From Rural Cambodia to Atlanta: Soroth's Year at School
By Soroth San, CIEE Internship USA 2017-2018 Participant
I was born and grew up in a poor village in Cambodia. I moved to the capital city, Phnom Penh, and became a student at the Institute of Foreign Languages (IFL), majoring in Teaching English as a Foreign Language. I was working as Head of School in Cambodia at an elementary school, encountering a ton of challenges including discipline issues, quality of education, interactions with students’ parents. I was eager for an opportunity to look at other parts of the developed world which has gone through and achieved in implementing successful education philosophies.
There are many strong motives driving me to choose the U.S.A. to be my new world and to broaden my horizon through an internship with the Galloway School in Atlanta, Georgia. First and foremost, I have always had a question in my mind about why the U.S. is a powerful country. I think of the education system and society because I hold the strong belief that a vast majority of people’s successes are the result of education. Despite the fact that I have studied English for 15 years, I felt that I needed to improve my English in an English-speaking environment. I love to be around native speakers, and I hope to enormously master my English speaking, listening, reading, and writing.
The U.S. is also the country of the Sharing Foundation, the organization that sponsored me to study through high school and college. I have known some people there for a long time and turned to them for help and motivation, and felt the U.S. was a home to me even before I came here. I now have a chance to present myself to my generous long-term sponsor and meet donors and board members.
I am so blessed that I have a scholarship to come to America to look at the whole picture of a school. My internship at the Galloway School is in educational administration. I spend my time observing, shadowing, and simple interviewing all the departments of Galloway, including classroom programs as well as administration such as communications, development, and admissions. I write weekly newsletters on what I have learned in comparison to my school in Cambodia.
I like almost everything in my internship, and the critical elements tapping to my heart are meeting and learning from new people. I have one-one-one and sometimes group meetings with teachers, administrative staff, school principals and others to study about their job and roles within the school system. How do they perform their work effectively and efficiently? What do they do on a daily basis?

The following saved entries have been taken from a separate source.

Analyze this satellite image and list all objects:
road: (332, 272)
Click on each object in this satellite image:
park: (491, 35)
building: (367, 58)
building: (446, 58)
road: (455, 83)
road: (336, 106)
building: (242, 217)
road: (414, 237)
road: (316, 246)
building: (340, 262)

I have to talk to people in English, which I find very challenging. English. On my first day at Galloway, I was in a very big group and people were talking about something fun like a joke, and everybody was laughing happily while I felt overwhelmed and wondered why they laughed. I was struggling to understand and learned to get used to the language, accent, and intonation. I find myself improving a lot in that area, which means I am somehow acquiring the language, and I am so blissful for what I have mastered in English.
Weather is also one of the biggest challenges ever because I am originally from a hot climate. I find it very hard to adapt to cold weather. I need to wear many more layers than the local people. To me, 65 to 70 degrees Fahrenheit is cold, but not for the locals, which is hilarious!
After four months living in the U.S., I have found myself evolving remarkably. I have gradually acquired the taste of food, the accent and nature of language, views on culture, ways of living, eating and communicating. I have built up lots of assertiveness and confidence to express myself in front of big groups of people. I have opened up myself to the world of freedom and human rights. I have learned to be open-minded about the world and accepted things that are different. All things considered, I am able to see the world bigger and more clearly.